What is expected
Please copy the entries word for word, from the line that contains "True or false: mean" through the end of the entries, both included. Leave the pictures out of your answer.

(Supplied records begins)

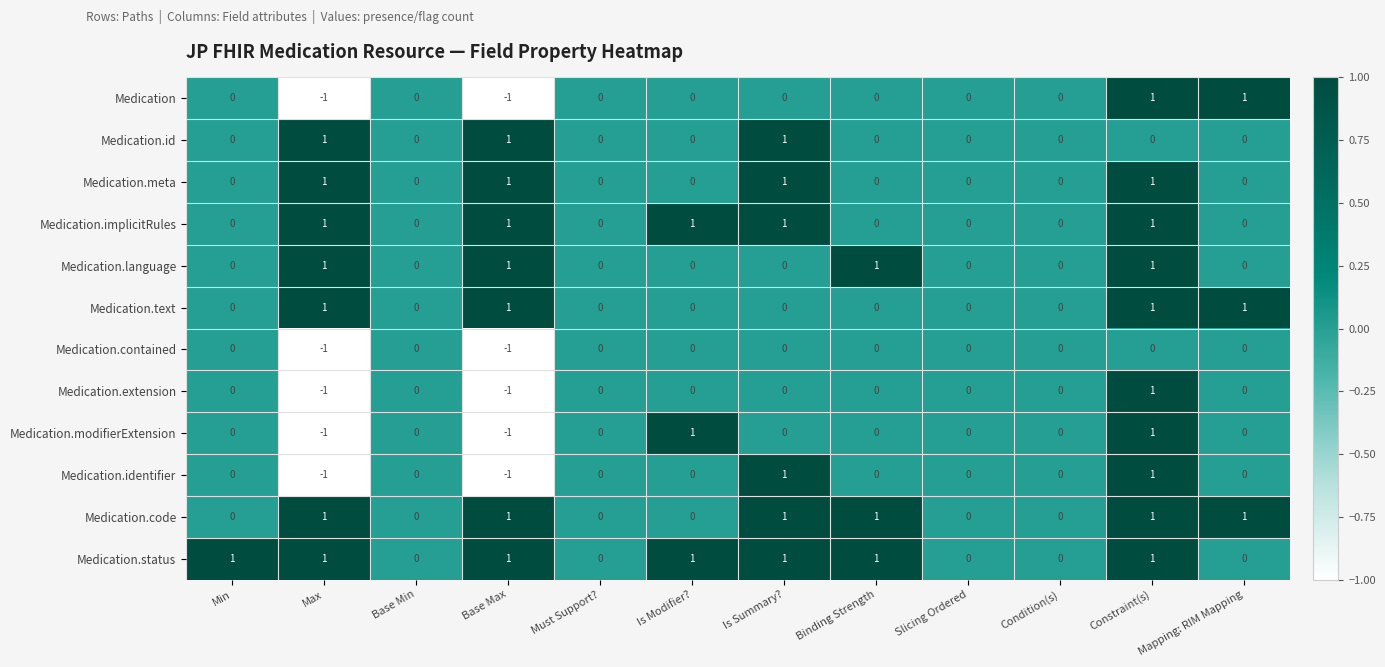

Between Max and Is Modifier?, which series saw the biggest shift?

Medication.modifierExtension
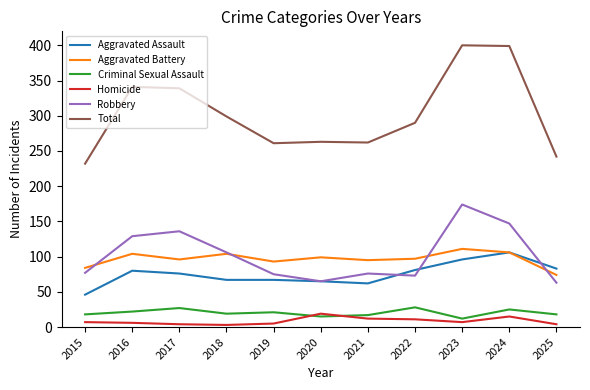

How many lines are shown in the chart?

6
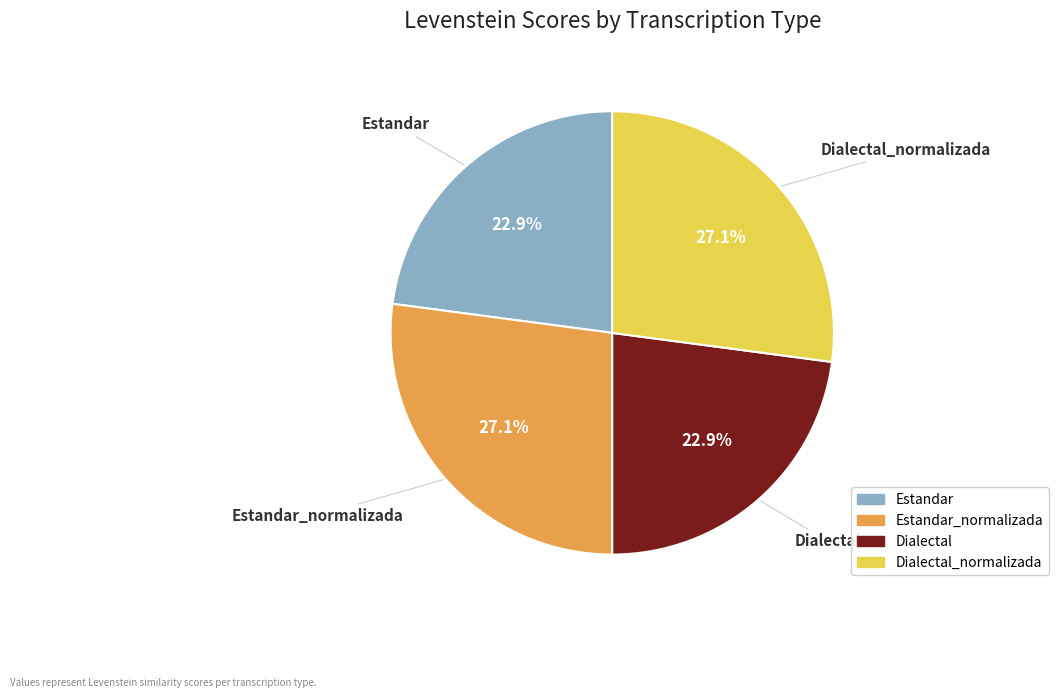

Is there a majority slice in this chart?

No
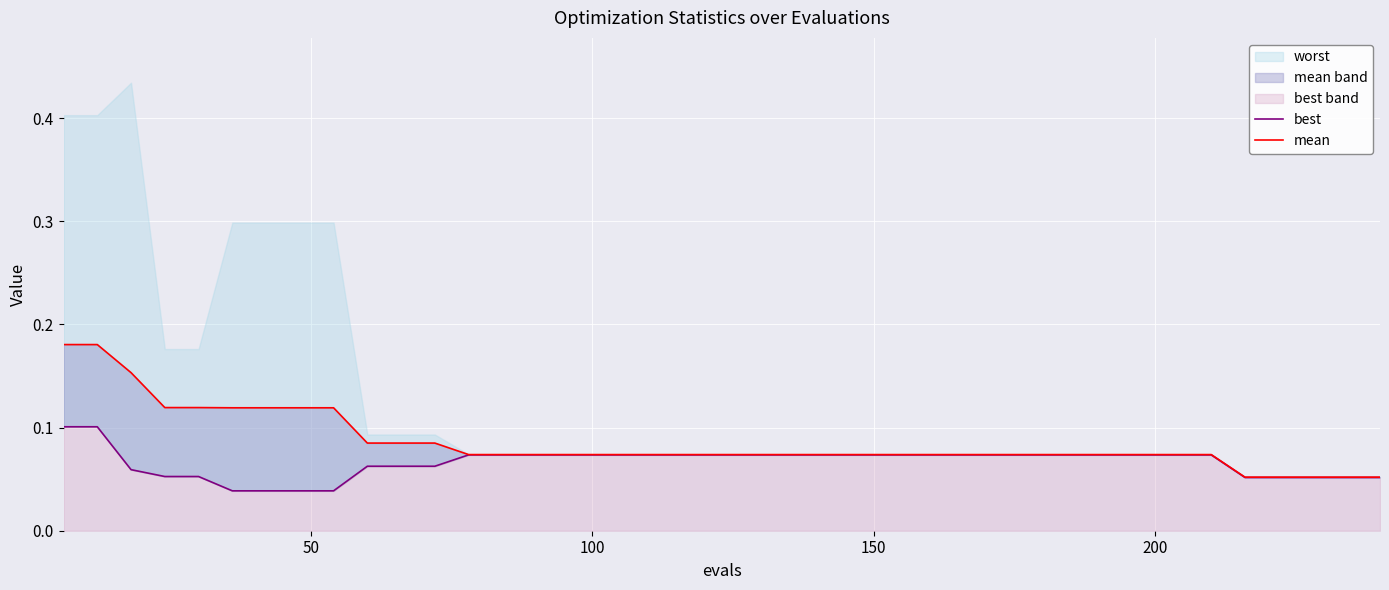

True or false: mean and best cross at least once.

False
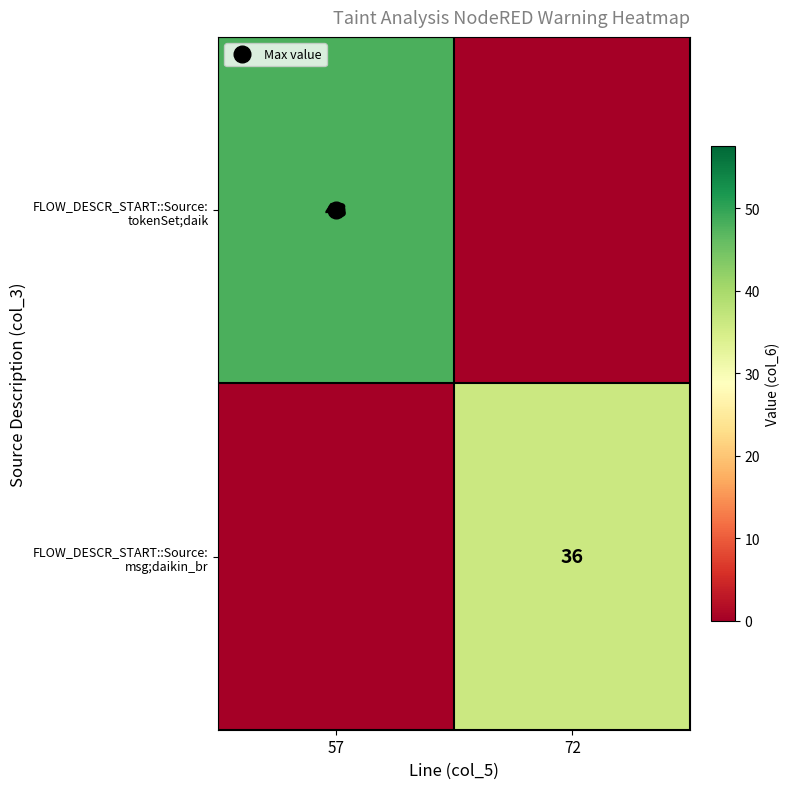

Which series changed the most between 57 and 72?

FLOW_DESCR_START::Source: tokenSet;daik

(Supplied records ends)

Written response
True or false: mean and best cross at least once.

False

Which series changed the most between 57 and 72?

FLOW_DESCR_START::Source: tokenSet;daik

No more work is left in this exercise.